=== Source extract ===

[8] Many injuries caused by negligence are the result of the operation of motor vehicles. General Laws c. 231, § 6D, inserted as part of our "no-fault" law (St. 1970, c. 670, § 5), permits recovery of "damages for pain and suffering, including mental suffering associated with ... [bodily] injury" arising out of the operation or use of a motor vehicle within the Commonwealth only if certain physical injuries (including death) are involved or if certain reasonable and necessary medical and other expenses exceed $500. It may be that by its terms G.L.c. 231, § 6D, imposes its own restraints on fraudulent, frivolous, or minor motor vehicle tort claims where there is no impact. Even if it should not be read as imposing a limitation on recovery for emotionally based physical injuries, it may provide a reasonable guide in determining whether a physical injury is sufficiently substantial so as to justify recovery for negligently caused, emotionally based physical harm.

[9] Mr. Dziokonski's injuries are alleged to be the product of his distress over learning of his daughter's injuries and of the death of his wife.

[10] In Krouse v. Graham, 19 Cal. 3d 59, 76 (1977), the California Supreme Court accepted the view of the Archibald case, saying "We confirm the propriety of the expression in Archibald, supra, that the Dillon requirement of `sensory and contemporaneous observance of the accident' does not require a visual perception of the impact causing the death or injury" (emphasis in original).

[11] Keating, J., dissenting alone in Tobin v. Grossman, supra at 620-621, urged that there was no reason to place any restraints on reasonable foreseeability where there was "stringent evidence of causation and of actual injury."

[12] The Supreme Court of Hawaii may be read to have gone further then other courts. However, that court has denied recovery to one who was not located a reasonable distance from the scene of the accident. Kelley v. Kokua Sales & Supply, Ltd., 56 Haw. 204 (1975). That result is expressed in part on the ground that the consequences were not reasonably foresseeable (death in California following word of the death in Hawaii of the deceased's daughter and granddaughter). That court alos states, however, that no duty of care applies to one who was not located within a reasonable distance from the scene of the accident.

=== Problem 1 ===
In the footnotes on negligence and emotional injury, render this sentence in Spanish: "Mr. Dziokonski's injuries are alleged to be the product of his distress over learning of his daughter's injuries and of the death of his wife."
=== Problem 2 ===
Resume the footnotes on negligence and emotional injury, picking up right after their final sentence.

=== Excerpted records ===

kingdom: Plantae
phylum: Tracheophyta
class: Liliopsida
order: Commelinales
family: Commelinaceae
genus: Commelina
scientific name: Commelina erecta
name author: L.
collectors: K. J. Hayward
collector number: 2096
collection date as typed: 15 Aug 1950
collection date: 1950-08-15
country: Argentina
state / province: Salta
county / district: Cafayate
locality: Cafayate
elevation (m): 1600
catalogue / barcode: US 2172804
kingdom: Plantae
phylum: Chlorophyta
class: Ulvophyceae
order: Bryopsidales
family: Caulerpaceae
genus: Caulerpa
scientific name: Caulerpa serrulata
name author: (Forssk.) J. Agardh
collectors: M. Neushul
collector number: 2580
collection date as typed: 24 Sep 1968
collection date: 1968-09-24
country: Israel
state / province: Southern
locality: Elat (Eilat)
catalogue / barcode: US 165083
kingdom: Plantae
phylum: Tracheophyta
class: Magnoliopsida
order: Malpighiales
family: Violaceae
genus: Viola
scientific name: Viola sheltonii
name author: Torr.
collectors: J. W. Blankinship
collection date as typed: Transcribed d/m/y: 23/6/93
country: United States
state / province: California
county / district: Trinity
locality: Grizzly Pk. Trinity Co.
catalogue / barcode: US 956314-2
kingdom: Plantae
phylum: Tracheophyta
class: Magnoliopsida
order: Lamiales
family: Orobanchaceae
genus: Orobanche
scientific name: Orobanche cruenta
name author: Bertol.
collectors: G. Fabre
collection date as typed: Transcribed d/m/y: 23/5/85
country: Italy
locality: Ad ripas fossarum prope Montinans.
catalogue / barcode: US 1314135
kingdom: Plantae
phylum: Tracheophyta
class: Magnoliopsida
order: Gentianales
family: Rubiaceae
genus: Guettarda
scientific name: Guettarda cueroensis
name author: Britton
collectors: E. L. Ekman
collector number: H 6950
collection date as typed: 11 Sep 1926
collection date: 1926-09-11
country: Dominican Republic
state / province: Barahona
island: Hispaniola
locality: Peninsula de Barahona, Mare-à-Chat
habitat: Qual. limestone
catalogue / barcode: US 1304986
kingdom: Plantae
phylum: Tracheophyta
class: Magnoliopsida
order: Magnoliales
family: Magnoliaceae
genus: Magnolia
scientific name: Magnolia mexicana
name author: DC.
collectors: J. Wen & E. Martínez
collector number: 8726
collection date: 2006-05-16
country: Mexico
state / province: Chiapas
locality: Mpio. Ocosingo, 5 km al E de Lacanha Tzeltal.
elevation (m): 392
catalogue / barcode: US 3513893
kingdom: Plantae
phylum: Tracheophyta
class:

=== Answer area 1 ===
Se alega que las lesiones del Sr. Dziokonski son producto de su angustia al enterarse de las lesiones de su hija y de la muerte de su esposa.

=== Answer area 2 ===
[13] In each of these cases, however, the plaintiff witnessed the accident.

[1] The Restatement of Torts § 313 (1934) specifically proposed no rule regarding recovery for emotional distress and resulting physical injury by a parent or spouse who witnessed the injury-causing negligent act. That section provided in part: "Caveat: The Institute expresses no opinion as to whether an actor whose conduct is negligent as involving an unreasonable risk of causing bodily harm to a child or spouse is liable for an illness or other bodily harm caused to the parent or spouse who witnesses the peril or harm of the child or spouse and thereby suffers anxiety or shock which is the legal cause of the parent's or spouse's illness or other bodily harm." Id. at 851.

[2] Although a parent was involved in the present cases, I believe the rule should apply similarly if a spouse or other close relative witnessed negligent conduct and injury.

[3] This was also apparently the view of a significant number of members of the American Law Institute who participated in the drafting of the Restatement (Second) of Torts (1965), since the Reporter's notes to § 313 state that "the feeling of a number of those present at the Institute meeting, [was] that the situation of a mother who sees her child negligently killed before her eyes is one in which recovery would be justified." Restatement (Second) of Torts Appendix § 313, Reporter's notes at 11 (1966). The narrower position actually taken by the Institute in § 313 was in accordance with what it believed to be the "heavy weight of authority" at the time. Id.